**TASK DIRECTIONS**
Show each line of the records in which the word "Hako" occurs.

--- INFORMATION Enclosed Below ---

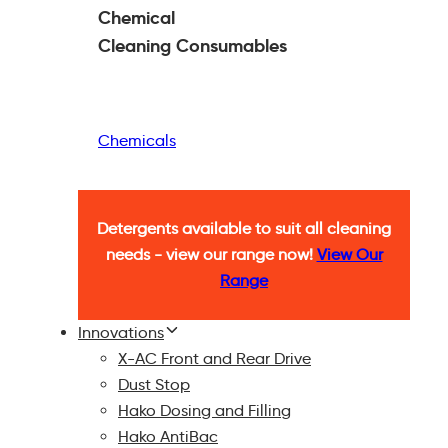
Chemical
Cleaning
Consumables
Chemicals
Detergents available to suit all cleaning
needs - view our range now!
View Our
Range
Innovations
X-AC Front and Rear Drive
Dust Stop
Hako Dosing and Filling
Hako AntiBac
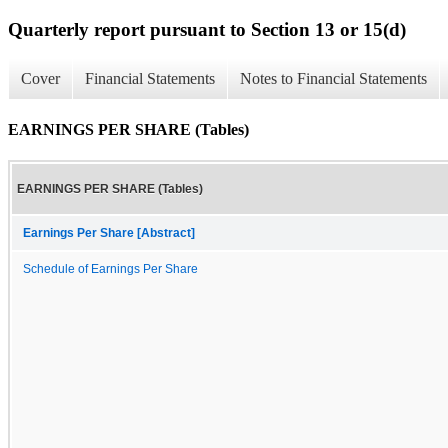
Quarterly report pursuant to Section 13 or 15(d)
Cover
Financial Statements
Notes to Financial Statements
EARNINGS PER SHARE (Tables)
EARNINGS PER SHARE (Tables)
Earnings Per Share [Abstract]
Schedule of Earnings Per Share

--- End of Enclosed INFORMATION ---
--- INFORMATION Enclosed Below ---

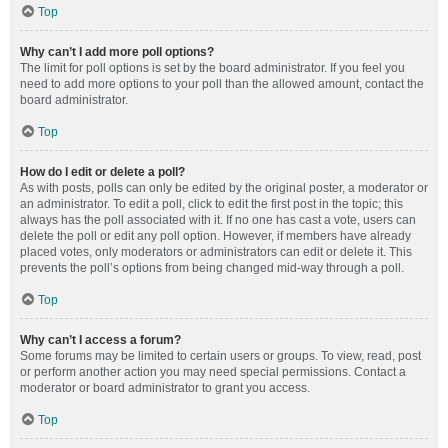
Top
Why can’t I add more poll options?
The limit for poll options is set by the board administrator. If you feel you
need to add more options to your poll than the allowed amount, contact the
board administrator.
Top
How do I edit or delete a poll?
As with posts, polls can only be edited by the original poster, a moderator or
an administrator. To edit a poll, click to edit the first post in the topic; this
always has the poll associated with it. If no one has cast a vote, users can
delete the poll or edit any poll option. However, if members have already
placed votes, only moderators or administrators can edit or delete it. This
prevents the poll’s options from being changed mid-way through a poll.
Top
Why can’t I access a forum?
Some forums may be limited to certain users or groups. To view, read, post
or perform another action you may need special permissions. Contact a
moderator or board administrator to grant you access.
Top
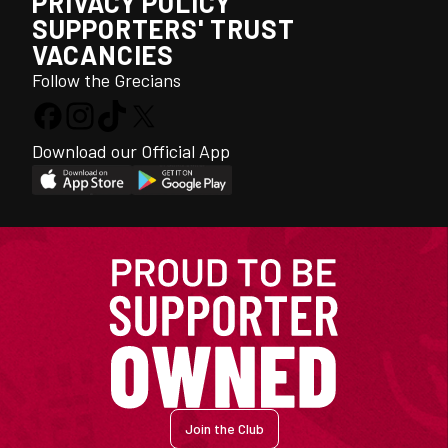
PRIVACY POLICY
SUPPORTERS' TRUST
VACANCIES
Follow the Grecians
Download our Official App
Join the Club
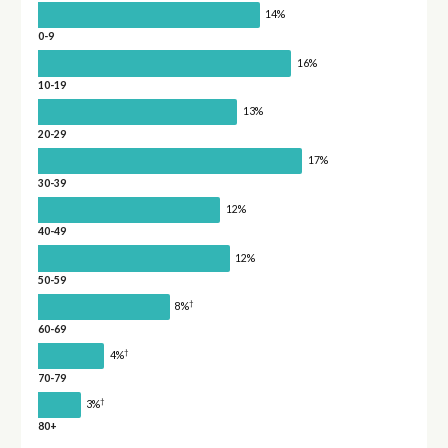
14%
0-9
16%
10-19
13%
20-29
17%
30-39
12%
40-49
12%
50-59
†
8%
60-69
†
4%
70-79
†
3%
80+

--- End of Enclosed INFORMATION ---

**EXERCISE RESULT**
Hako Dosing and Filling
Hako AntiBac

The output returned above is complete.